6. Hire a contractor. Unless your group purchases an existing surgery center, you'll need to hire a contractor to build or revitalize existing space for the ASC. Your contractor should be familiar with the healthcare, and if possible the surgery center, industry.
"We hired someone who had experience putting up surgery centers in Southern California and we incentivized him to do the ASC as soon as possible," says Dr. Oh. "We released money incrementally if he met his goal."
Your contractor should also work with the general contractor to coordinate building permits and certification for the center.
"We didn't go with the first vendor we saw, we interviewed several vendors," says Dr. Oh. "Look for the best deal available and plan out the facility. We had to plan for today as well as projected growth. Consider what volumes there will be in the future so you can make strategic decisions about how to build the ASC."
7. Track patient outcomes for initial cases. It's always important to track patient outcomes, but it will be especially crucial to track the first several cases in the ASC. These outcomes will show whether there are any break-downs in the surgical process at the new center leading to complications or patient dissatisfaction.

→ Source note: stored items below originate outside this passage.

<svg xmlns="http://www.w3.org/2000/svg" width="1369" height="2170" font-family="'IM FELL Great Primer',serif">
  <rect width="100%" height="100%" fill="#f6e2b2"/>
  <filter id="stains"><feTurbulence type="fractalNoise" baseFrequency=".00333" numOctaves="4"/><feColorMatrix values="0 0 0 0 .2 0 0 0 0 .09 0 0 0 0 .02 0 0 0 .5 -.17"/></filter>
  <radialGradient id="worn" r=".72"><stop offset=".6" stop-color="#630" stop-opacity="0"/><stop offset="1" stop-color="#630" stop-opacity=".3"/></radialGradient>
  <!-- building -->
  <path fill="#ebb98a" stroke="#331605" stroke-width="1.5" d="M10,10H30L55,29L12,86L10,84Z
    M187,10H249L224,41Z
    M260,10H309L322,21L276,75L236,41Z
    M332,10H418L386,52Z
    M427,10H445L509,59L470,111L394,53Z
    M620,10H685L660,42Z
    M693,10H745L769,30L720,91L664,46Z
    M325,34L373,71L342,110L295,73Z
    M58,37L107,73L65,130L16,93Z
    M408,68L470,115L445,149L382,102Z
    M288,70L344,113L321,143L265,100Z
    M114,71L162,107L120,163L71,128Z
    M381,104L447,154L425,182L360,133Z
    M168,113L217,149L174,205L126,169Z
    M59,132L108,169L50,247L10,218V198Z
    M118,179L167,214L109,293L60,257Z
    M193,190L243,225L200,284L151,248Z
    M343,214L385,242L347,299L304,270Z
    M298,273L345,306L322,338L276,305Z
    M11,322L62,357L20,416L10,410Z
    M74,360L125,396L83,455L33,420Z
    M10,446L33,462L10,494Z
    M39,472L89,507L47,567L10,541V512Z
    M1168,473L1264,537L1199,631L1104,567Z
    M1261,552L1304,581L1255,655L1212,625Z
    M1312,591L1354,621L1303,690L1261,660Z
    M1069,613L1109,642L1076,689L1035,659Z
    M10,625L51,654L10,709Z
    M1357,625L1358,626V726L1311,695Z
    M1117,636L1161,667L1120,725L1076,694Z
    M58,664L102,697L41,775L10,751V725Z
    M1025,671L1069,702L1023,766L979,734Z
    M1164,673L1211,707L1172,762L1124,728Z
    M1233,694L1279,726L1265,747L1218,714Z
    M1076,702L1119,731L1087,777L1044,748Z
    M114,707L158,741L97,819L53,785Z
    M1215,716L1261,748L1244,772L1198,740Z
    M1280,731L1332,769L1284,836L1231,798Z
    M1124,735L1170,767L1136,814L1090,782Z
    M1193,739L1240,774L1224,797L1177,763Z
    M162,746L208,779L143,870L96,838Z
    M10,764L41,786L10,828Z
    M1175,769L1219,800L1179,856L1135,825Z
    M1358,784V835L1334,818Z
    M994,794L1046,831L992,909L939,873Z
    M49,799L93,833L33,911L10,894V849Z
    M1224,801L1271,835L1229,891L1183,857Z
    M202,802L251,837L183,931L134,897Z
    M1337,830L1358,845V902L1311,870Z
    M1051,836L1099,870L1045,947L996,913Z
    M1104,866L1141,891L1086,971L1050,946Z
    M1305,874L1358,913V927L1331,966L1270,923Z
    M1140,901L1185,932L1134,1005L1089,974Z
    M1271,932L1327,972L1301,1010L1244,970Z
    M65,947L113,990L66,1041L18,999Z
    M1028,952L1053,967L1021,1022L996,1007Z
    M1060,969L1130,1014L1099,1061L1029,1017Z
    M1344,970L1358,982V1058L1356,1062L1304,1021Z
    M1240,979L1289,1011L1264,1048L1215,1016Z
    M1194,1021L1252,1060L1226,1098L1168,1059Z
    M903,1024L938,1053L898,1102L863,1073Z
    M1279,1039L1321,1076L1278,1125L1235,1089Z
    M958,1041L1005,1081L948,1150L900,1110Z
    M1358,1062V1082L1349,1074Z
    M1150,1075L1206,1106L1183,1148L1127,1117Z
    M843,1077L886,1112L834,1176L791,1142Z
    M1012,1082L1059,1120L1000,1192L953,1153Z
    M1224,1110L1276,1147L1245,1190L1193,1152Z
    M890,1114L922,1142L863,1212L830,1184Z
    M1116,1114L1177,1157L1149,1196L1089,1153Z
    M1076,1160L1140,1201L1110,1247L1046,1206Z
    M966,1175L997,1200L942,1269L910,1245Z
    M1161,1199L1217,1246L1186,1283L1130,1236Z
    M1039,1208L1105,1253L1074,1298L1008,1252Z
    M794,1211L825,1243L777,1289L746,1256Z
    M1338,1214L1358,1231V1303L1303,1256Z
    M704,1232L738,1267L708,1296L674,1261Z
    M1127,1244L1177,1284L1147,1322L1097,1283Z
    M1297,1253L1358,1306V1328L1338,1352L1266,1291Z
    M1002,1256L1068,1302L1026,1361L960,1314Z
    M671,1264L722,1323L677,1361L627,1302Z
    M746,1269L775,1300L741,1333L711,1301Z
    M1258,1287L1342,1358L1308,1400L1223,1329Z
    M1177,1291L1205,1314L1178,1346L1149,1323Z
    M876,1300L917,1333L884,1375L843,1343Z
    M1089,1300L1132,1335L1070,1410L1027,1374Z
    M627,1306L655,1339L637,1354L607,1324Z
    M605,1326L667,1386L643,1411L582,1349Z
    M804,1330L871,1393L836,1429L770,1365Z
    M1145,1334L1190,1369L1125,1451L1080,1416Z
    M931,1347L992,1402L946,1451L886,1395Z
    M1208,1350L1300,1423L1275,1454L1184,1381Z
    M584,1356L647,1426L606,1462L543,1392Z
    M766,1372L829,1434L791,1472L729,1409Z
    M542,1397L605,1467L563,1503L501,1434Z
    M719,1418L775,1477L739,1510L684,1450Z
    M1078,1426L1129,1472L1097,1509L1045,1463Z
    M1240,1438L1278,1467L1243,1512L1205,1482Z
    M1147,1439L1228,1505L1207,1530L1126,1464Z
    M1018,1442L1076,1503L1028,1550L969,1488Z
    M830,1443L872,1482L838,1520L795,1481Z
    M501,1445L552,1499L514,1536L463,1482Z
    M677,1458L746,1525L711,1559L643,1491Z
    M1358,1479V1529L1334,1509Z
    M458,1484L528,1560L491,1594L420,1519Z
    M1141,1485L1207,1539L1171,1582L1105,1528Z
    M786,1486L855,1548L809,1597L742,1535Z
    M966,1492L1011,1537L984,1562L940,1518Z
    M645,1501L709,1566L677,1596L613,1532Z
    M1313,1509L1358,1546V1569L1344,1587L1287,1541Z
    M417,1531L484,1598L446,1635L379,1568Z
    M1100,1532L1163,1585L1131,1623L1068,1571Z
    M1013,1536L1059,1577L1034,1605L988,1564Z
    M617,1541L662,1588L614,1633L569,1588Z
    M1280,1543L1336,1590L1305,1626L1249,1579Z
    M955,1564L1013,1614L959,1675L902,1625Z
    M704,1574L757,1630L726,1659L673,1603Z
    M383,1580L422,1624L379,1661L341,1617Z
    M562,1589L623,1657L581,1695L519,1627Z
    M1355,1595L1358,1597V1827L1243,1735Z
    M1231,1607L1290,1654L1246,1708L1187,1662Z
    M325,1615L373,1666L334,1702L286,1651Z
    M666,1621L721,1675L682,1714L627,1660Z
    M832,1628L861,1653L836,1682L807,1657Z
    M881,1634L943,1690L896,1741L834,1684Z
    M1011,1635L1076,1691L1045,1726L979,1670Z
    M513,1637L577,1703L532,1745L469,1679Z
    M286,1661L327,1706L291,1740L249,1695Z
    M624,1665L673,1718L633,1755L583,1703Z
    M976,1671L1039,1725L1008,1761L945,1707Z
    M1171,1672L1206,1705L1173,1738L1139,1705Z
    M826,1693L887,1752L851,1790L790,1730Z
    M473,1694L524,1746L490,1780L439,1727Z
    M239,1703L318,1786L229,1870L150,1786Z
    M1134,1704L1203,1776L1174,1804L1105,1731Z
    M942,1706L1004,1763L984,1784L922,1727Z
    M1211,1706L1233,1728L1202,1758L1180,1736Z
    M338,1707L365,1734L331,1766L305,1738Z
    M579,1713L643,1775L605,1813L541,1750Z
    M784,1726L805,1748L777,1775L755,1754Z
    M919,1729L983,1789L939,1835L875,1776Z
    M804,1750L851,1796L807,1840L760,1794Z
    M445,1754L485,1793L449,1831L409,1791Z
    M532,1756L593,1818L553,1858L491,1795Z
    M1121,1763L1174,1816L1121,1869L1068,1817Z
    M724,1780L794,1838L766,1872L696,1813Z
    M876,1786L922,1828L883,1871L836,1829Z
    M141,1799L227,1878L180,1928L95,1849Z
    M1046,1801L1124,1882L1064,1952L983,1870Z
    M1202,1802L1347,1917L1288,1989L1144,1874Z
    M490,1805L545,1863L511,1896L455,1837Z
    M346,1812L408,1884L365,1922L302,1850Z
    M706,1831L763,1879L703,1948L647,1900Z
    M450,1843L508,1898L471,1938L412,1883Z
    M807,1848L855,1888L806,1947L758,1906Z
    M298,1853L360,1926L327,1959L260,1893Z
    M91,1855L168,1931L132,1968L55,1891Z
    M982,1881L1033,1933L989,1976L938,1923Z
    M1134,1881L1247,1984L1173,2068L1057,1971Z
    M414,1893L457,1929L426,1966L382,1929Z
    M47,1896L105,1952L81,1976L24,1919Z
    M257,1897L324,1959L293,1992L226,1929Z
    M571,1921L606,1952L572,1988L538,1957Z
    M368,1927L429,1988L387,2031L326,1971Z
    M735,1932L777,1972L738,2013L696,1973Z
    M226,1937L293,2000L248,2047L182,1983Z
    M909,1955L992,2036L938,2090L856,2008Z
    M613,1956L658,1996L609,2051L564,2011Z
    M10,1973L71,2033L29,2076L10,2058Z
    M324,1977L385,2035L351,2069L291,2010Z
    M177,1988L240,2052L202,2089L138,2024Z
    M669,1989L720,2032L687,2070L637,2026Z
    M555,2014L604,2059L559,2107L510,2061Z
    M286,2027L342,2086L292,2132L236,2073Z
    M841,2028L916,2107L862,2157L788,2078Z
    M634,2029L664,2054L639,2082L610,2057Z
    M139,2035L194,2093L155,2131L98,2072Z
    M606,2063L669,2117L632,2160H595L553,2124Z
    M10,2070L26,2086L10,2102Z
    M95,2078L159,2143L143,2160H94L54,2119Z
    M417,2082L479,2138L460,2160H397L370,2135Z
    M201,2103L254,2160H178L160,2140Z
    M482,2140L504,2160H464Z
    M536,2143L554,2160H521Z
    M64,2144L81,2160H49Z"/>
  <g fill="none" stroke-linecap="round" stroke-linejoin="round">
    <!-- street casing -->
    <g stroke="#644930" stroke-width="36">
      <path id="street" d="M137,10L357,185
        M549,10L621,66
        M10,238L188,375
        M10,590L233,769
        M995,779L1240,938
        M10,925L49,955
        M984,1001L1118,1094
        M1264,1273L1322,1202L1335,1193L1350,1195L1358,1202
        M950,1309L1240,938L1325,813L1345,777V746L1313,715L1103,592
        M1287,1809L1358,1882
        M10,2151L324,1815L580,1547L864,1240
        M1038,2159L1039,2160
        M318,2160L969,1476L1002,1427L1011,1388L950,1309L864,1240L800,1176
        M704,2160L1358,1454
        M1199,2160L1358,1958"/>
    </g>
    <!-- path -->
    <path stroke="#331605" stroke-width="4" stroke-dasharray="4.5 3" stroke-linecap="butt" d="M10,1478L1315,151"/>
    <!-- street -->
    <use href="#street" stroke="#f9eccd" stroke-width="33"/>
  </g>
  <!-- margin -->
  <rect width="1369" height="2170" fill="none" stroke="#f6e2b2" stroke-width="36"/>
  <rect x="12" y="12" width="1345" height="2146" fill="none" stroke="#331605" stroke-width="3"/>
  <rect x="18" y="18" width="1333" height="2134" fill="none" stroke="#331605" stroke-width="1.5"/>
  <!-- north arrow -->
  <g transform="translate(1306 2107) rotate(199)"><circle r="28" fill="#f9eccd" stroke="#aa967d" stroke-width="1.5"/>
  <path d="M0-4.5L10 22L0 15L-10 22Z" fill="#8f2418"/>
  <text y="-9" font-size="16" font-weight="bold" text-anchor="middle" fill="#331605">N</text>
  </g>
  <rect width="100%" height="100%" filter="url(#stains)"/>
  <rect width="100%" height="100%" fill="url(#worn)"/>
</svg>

"Before doing larger cases at the center, we want to do pain management procedures and other low-risk cases to look for infection and wound problems that might arise," says Dr. Oh. "One thing that is vital in medicine is outcomes; if they are bad outcomes we will have a problem."
Tracking will also demonstrate to payors you can achieve positive outcomes at the center for future contract negotiations. "The ASC has to focus on reducing cost and improving patient outcomes and satisfaction," says Dr. Oh. "That will determine whether the ASC is successful."